[What is expected]: Quote the source text of every row below verbatim, leaving out the pictures.
• • • • •
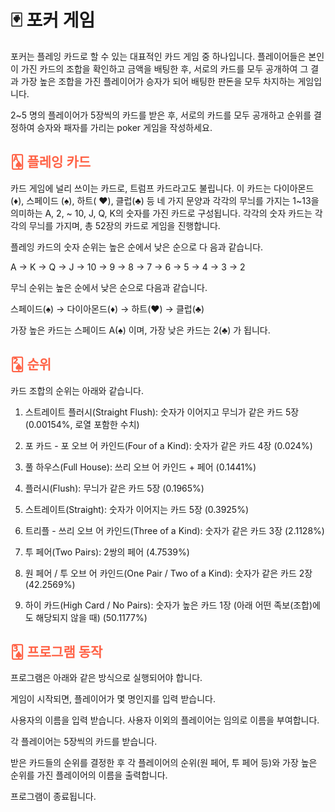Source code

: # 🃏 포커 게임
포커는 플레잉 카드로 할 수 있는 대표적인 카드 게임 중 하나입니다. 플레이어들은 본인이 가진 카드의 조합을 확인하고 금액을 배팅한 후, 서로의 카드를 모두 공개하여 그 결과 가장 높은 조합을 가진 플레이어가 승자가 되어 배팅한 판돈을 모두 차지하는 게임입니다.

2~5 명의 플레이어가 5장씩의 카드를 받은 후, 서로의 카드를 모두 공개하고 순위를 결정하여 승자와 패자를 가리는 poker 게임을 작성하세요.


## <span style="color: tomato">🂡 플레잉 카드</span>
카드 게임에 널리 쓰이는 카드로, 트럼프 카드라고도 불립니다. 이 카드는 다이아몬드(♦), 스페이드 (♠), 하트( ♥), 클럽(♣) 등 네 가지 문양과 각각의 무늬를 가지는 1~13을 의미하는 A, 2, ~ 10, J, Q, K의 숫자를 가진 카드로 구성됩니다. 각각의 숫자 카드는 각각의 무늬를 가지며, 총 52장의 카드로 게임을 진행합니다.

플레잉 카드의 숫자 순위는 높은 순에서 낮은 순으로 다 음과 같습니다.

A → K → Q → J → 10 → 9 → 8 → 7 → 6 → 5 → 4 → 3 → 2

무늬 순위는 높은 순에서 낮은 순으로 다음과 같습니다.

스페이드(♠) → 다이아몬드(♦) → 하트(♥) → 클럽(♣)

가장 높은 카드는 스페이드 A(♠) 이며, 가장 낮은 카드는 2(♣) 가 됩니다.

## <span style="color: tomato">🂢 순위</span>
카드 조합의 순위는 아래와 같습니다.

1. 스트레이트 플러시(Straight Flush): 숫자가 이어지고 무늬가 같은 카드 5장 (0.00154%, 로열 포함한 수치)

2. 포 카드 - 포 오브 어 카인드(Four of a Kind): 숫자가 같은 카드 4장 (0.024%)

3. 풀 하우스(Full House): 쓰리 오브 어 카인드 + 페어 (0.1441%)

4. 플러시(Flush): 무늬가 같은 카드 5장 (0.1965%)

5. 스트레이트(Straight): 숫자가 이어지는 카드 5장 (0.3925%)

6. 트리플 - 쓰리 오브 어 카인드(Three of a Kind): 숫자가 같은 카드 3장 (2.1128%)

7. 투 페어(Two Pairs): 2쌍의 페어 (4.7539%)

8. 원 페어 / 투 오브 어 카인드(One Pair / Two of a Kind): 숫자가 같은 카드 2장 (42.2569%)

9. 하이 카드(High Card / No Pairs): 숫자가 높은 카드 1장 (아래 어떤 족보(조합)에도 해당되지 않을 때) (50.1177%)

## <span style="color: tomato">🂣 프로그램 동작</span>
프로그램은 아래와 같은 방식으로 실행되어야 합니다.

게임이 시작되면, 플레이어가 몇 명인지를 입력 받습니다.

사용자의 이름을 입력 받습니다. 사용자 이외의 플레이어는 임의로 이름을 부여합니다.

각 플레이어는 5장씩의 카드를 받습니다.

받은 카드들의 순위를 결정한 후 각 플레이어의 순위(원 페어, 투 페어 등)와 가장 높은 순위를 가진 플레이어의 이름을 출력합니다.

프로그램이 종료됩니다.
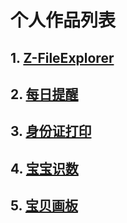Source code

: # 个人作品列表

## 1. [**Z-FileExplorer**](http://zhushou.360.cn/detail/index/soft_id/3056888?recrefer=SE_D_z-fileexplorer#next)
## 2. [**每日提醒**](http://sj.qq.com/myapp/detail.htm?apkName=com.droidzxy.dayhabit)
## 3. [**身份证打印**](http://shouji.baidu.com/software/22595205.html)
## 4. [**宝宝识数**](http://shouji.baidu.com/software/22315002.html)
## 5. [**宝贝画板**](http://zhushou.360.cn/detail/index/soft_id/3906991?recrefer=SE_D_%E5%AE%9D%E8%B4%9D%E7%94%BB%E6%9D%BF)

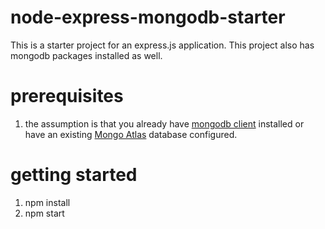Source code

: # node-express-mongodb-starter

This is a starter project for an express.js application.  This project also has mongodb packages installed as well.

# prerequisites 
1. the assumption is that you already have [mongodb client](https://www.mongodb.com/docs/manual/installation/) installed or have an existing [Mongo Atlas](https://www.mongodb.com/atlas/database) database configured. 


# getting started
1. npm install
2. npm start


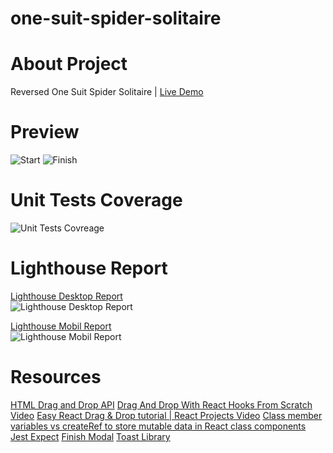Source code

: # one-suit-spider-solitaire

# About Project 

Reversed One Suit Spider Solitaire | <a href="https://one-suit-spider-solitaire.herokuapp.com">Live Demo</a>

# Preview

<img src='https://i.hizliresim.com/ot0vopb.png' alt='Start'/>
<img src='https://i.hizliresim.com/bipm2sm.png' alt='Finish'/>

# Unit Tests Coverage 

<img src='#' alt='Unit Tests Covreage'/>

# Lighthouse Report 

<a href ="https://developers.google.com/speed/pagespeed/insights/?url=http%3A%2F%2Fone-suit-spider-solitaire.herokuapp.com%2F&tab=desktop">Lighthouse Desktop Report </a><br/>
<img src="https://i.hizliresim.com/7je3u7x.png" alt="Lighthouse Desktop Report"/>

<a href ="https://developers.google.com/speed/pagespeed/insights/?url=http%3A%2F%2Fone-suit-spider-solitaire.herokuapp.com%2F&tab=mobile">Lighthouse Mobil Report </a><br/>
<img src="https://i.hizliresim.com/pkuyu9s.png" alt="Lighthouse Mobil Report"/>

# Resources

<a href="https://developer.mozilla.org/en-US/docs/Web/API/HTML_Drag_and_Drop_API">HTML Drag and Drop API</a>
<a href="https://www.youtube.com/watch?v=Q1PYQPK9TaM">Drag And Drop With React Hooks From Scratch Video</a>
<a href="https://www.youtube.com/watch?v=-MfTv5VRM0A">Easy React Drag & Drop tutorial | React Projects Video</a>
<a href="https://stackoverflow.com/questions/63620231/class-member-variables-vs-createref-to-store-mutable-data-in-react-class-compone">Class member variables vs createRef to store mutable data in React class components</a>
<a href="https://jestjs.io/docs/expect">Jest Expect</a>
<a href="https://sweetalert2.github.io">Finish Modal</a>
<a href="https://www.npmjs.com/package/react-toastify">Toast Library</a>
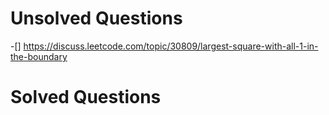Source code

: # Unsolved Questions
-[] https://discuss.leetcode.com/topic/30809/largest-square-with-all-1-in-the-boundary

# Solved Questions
• • • • •
[Solution for this problem]:
Source code

: # 🃏 포커 게임
포커는 플레잉 카드로 할 수 있는 대표적인 카드 게임 중 하나입니다. 플레이어들은 본인이 가진 카드의 조합을 확인하고 금액을 배팅한 후, 서로의 카드를 모두 공개하여 그 결과 가장 높은 조합을 가진 플레이어가 승자가 되어 배팅한 판돈을 모두 차지하는 게임입니다.

2~5 명의 플레이어가 5장씩의 카드를 받은 후, 서로의 카드를 모두 공개하고 순위를 결정하여 승자와 패자를 가리는 poker 게임을 작성하세요.


## <span style="color: tomato">🂡 플레잉 카드</span>
카드 게임에 널리 쓰이는 카드로, 트럼프 카드라고도 불립니다. 이 카드는 다이아몬드(♦), 스페이드 (♠), 하트( ♥), 클럽(♣) 등 네 가지 문양과 각각의 무늬를 가지는 1~13을 의미하는 A, 2, ~ 10, J, Q, K의 숫자를 가진 카드로 구성됩니다. 각각의 숫자 카드는 각각의 무늬를 가지며, 총 52장의 카드로 게임을 진행합니다.

플레잉 카드의 숫자 순위는 높은 순에서 낮은 순으로 다 음과 같습니다.

A → K → Q → J → 10 → 9 → 8 → 7 → 6 → 5 → 4 → 3 → 2

무늬 순위는 높은 순에서 낮은 순으로 다음과 같습니다.

스페이드(♠) → 다이아몬드(♦) → 하트(♥) → 클럽(♣)

가장 높은 카드는 스페이드 A(♠) 이며, 가장 낮은 카드는 2(♣) 가 됩니다.

## <span style="color: tomato">🂢 순위</span>
카드 조합의 순위는 아래와 같습니다.

1. 스트레이트 플러시(Straight Flush): 숫자가 이어지고 무늬가 같은 카드 5장 (0.00154%, 로열 포함한 수치)

2. 포 카드 - 포 오브 어 카인드(Four of a Kind): 숫자가 같은 카드 4장 (0.024%)

3. 풀 하우스(Full House): 쓰리 오브 어 카인드 + 페어 (0.1441%)

4. 플러시(Flush): 무늬가 같은 카드 5장 (0.1965%)

5. 스트레이트(Straight): 숫자가 이어지는 카드 5장 (0.3925%)

6. 트리플 - 쓰리 오브 어 카인드(Three of a Kind): 숫자가 같은 카드 3장 (2.1128%)

7. 투 페어(Two Pairs): 2쌍의 페어 (4.7539%)

8. 원 페어 / 투 오브 어 카인드(One Pair / Two of a Kind): 숫자가 같은 카드 2장 (42.2569%)

9. 하이 카드(High Card / No Pairs): 숫자가 높은 카드 1장 (아래 어떤 족보(조합)에도 해당되지 않을 때) (50.1177%)

## <span style="color: tomato">🂣 프로그램 동작</span>
프로그램은 아래와 같은 방식으로 실행되어야 합니다.

게임이 시작되면, 플레이어가 몇 명인지를 입력 받습니다.

사용자의 이름을 입력 받습니다. 사용자 이외의 플레이어는 임의로 이름을 부여합니다.

각 플레이어는 5장씩의 카드를 받습니다.

받은 카드들의 순위를 결정한 후 각 플레이어의 순위(원 페어, 투 페어 등)와 가장 높은 순위를 가진 플레이어의 이름을 출력합니다.

프로그램이 종료됩니다.
Source code

: # 个人作品列表

## 1. [**Z-FileExplorer**](http://zhushou.360.cn/detail/index/soft_id/3056888?recrefer=SE_D_z-fileexplorer#next)
## 2. [**每日提醒**](http://sj.qq.com/myapp/detail.htm?apkName=com.droidzxy.dayhabit)
## 3. [**身份证打印**](http://shouji.baidu.com/software/22595205.html)
## 4. [**宝宝识数**](http://shouji.baidu.com/software/22315002.html)
## 5. [**宝贝画板**](http://zhushou.360.cn/detail/index/soft_id/3906991?recrefer=SE_D_%E5%AE%9D%E8%B4%9D%E7%94%BB%E6%9D%BF)

Source code

: # node-express-mongodb-starter

This is a starter project for an express.js application.  This project also has mongodb packages installed as well.

# prerequisites 
1. the assumption is that you already have [mongodb client](https://www.mongodb.com/docs/manual/installation/) installed or have an existing [Mongo Atlas](https://www.mongodb.com/atlas/database) database configured. 


# getting started
1. npm install
2. npm start


Source code

: # one-suit-spider-solitaire

# About Project 

Reversed One Suit Spider Solitaire | <a href="https://one-suit-spider-solitaire.herokuapp.com">Live Demo</a>

# Preview

<img src='https://i.hizliresim.com/ot0vopb.png' alt='Start'/>
<img src='https://i.hizliresim.com/bipm2sm.png' alt='Finish'/>

# Unit Tests Coverage 

<img src='#' alt='Unit Tests Covreage'/>

# Lighthouse Report 

<a href ="https://developers.google.com/speed/pagespeed/insights/?url=http%3A%2F%2Fone-suit-spider-solitaire.herokuapp.com%2F&tab=desktop">Lighthouse Desktop Report </a><br/>
<img src="https://i.hizliresim.com/7je3u7x.png" alt="Lighthouse Desktop Report"/>

<a href ="https://developers.google.com/speed/pagespeed/insights/?url=http%3A%2F%2Fone-suit-spider-solitaire.herokuapp.com%2F&tab=mobile">Lighthouse Mobil Report </a><br/>
<img src="https://i.hizliresim.com/pkuyu9s.png" alt="Lighthouse Mobil Report"/>

# Resources

<a href="https://developer.mozilla.org/en-US/docs/Web/API/HTML_Drag_and_Drop_API">HTML Drag and Drop API</a>
<a href="https://www.youtube.com/watch?v=Q1PYQPK9TaM">Drag And Drop With React Hooks From Scratch Video</a>
<a href="https://www.youtube.com/watch?v=-MfTv5VRM0A">Easy React Drag & Drop tutorial | React Projects Video</a>
<a href="https://stackoverflow.com/questions/63620231/class-member-variables-vs-createref-to-store-mutable-data-in-react-class-compone">Class member variables vs createRef to store mutable data in React class components</a>
<a href="https://jestjs.io/docs/expect">Jest Expect</a>
<a href="https://sweetalert2.github.io">Finish Modal</a>
<a href="https://www.npmjs.com/package/react-toastify">Toast Library</a>
Source code

: # Unsolved Questions
-[] https://discuss.leetcode.com/topic/30809/largest-square-with-all-1-in-the-boundary

# Solved Questions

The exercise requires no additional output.